*Exercise objective*
Your answer should be each line of the entries that contains the word "value", copied in full.

*Source information*
# # # # # # #

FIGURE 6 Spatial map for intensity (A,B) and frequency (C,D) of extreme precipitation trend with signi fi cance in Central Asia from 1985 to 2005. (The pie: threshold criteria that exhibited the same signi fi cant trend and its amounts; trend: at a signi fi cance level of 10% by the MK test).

# # # # # # #

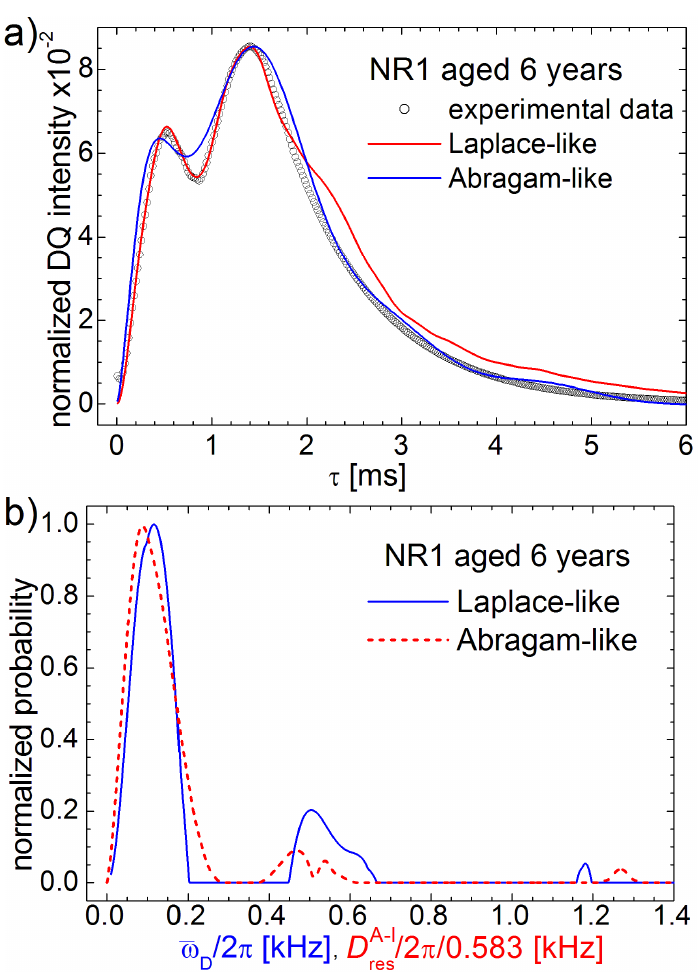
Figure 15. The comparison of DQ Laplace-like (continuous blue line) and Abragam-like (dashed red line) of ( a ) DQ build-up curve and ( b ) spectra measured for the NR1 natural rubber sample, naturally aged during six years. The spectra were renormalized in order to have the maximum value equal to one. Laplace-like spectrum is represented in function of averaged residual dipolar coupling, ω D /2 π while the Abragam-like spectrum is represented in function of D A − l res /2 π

# # # # # # #

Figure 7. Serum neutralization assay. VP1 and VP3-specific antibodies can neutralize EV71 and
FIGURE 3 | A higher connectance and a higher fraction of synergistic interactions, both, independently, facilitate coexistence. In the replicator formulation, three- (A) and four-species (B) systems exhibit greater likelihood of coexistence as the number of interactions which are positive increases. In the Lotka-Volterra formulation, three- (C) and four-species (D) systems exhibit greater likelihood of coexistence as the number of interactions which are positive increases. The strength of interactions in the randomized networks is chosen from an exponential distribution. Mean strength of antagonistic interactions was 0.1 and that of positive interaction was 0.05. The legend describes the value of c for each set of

# # # # # # #

*Response below*
Figure 15. The comparison of DQ Laplace-like (continuous blue line) and Abragam-like (dashed red line) of ( a ) DQ build-up curve and ( b ) spectra measured for the NR1 natural rubber sample, naturally aged during six years. The spectra were renormalized in order to have the maximum value equal to one. Laplace-like spectrum is represented in function of averaged residual dipolar coupling, ω D /2 π while the Abragam-like spectrum is represented in function of D A − l res /2 π
FIGURE 3 | A higher connectance and a higher fraction of synergistic interactions, both, independently, facilitate coexistence. In the replicator formulation, three- (A) and four-species (B) systems exhibit greater likelihood of coexistence as the number of interactions which are positive increases. In the Lotka-Volterra formulation, three- (C) and four-species (D) systems exhibit greater likelihood of coexistence as the number of interactions which are positive increases. The strength of interactions in the randomized networks is chosen from an exponential distribution. Mean strength of antagonistic interactions was 0.1 and that of positive interaction was 0.05. The legend describes the value of c for each set of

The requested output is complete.